[Enigmail] Setting trust levels for unknown keys

Wed Apr 29 14:27:26 PDT 2009

Faramir wrote:
>   Right, it's indeed a very good question. Leaving aside it is always a
> personal decision to trust or not a key or CA, CAcert is based on the
> OpenSource philosophy, and that means their policies and procedures are
> available to be checked by everybody.

Their policies and procedures are one thing -- but how do you know that
the policies and procedures they list are the same as what they actually
_do_?

When I'm teaching software engineering, I present the students with a
hypothetical question involving a database system that's written
entirely in RavenSPARK, with formal correctness proofs, a stackload of
documentation explaining the design from conception to delivery,
lifecycle diagrams, UML, the whole nine yards.  This database system is
great and it's bug-free.  I tell them I have not lied to them in any
detail about any component of this database system.  It really is that
good.  Should they recommend their client deploy it?

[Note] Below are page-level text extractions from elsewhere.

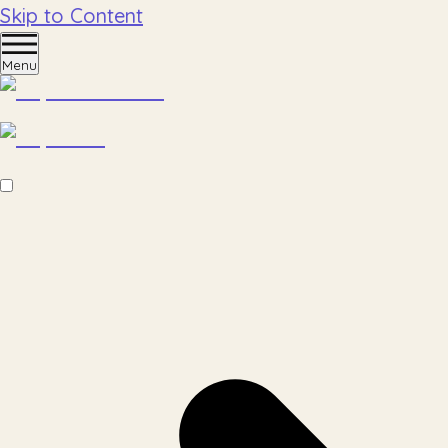
Skip to Content
Menu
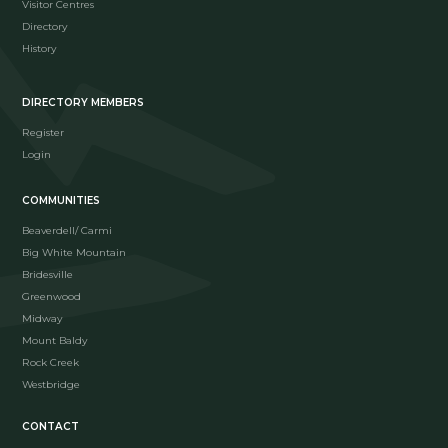
Visitor Centres
Directory
History
DIRECTORY MEMBERS
Register
Login
COMMUNITIES
Beaverdell/ Carmi
Big White Mountain
Bridesville
Greenwood
Midway
Mount Baldy
Rock Creek
Westbridge
CONTACT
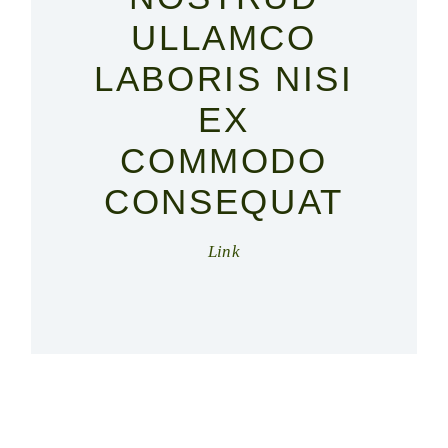
ULLAMCO
LABORIS NISI
EX
COMMODO
CONSEQUAT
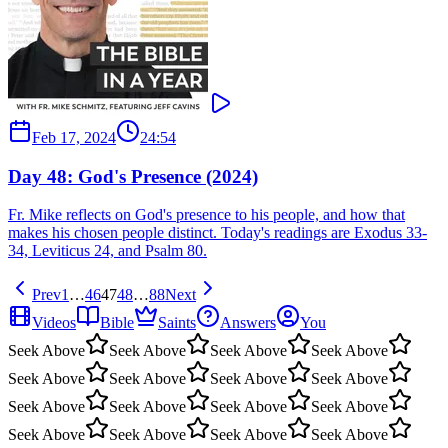
Feb 17, 2024
24:54
Day 48: God's Presence (2024)
Fr. Mike reflects on God's presence to his people, and how that
makes his chosen people distinct. Today's readings are Exodus 33-
34, Leviticus 24, and Psalm 80.
Prev
1
…
46
47
48
…
88
Next
Videos
Bible
Saints
Answers
You
Seek Above
Seek Above
Seek Above
Seek Above
Seek Above
Seek Above
Seek Above
Seek Above
Seek Above
Seek Above
Seek Above
Seek Above
Seek Above
Seek Above
Seek Above
Seek Above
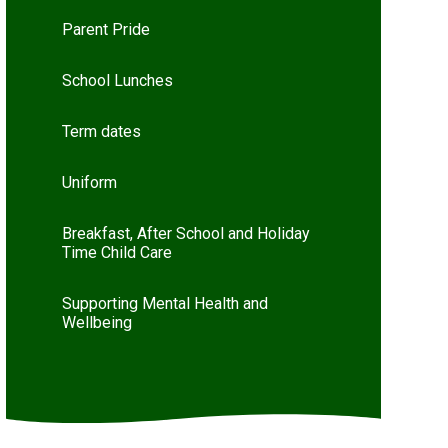
Parent Pride
School Lunches
Term dates
Uniform
Breakfast, After School and Holiday
Time Child Care
Supporting Mental Health and
Wellbeing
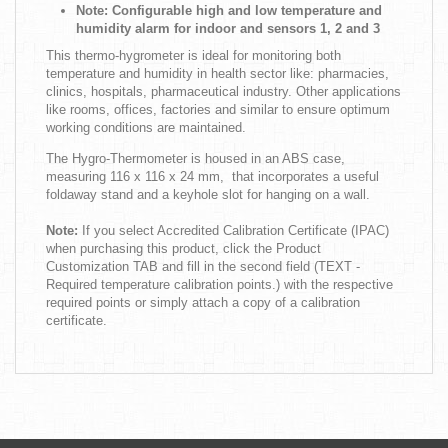
Note: Configurable high and low temperature and
humidity alarm for indoor and sensors 1, 2 and 3
This thermo-hygrometer is ideal for monitoring both
temperature and humidity in health sector like: pharmacies,
clinics, hospitals, pharmaceutical industry. Other applications
like rooms, offices, factories and similar to ensure optimum
working conditions are maintained.
The Hygro-Thermometer is housed in an ABS case,
measuring 116 x 116 x 24 mm, that incorporates a useful
foldaway stand and a keyhole slot for hanging on a wall.
Note:
If you select Accredited Calibration Certificate (IPAC)
when purchasing this product, click the Product
Customization TAB and fill in the second field (TEXT -
Required temperature calibration points.) with the respective
required points or simply attach a copy of a calibration
certificate.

They always say yes.  Then I ask them what they will tell the family of
the dead Air Force pilot when he goes to pull his ejection seat and his
seat's ballistic computer goes off and performs 250,000 SQL queries per
second instead of actually firing the pilot out of the cockpit the way
it's supposed to.

The moral of the story is that even if something is developed
_perfectly_, it can still be totally unsuitable for the purposes to
which it is being deployed in the field.  There is no substitute for
getting on-the-ground knowledge of how your product will be used, in
what environment, by what users, for what purposes.  Without that,
you're putting a lot of trust in some pieces of paper written by some
schmuck who probably doesn't understand the problem at all.

There is no substitute for direct on-the-ground knowledge.  If you're
cool with trusting CAcert without this, that's your call to make: but I
don't think impressive documentation, by itself, inspires much confidence.

> Of course, maybe you wouldn't trust Thawte too, and I
> know you have the right to do that.

Thawte has more to lose by screwing up.  Thawte's a business that has to
keep customers happy or else they're out of business.  CAcert, by its
nature as an unpaid volunteer project, can afford to screw it up badly
and still retain most of its users.

It isn't so much that I think Thawte is more morally pure or virtuous or
anything else.  I think Thawte is less immune to the consequences of
their actions, and I further think Thawte knows this.  That tends to
lead me to believe they're more suitable recipients of trust.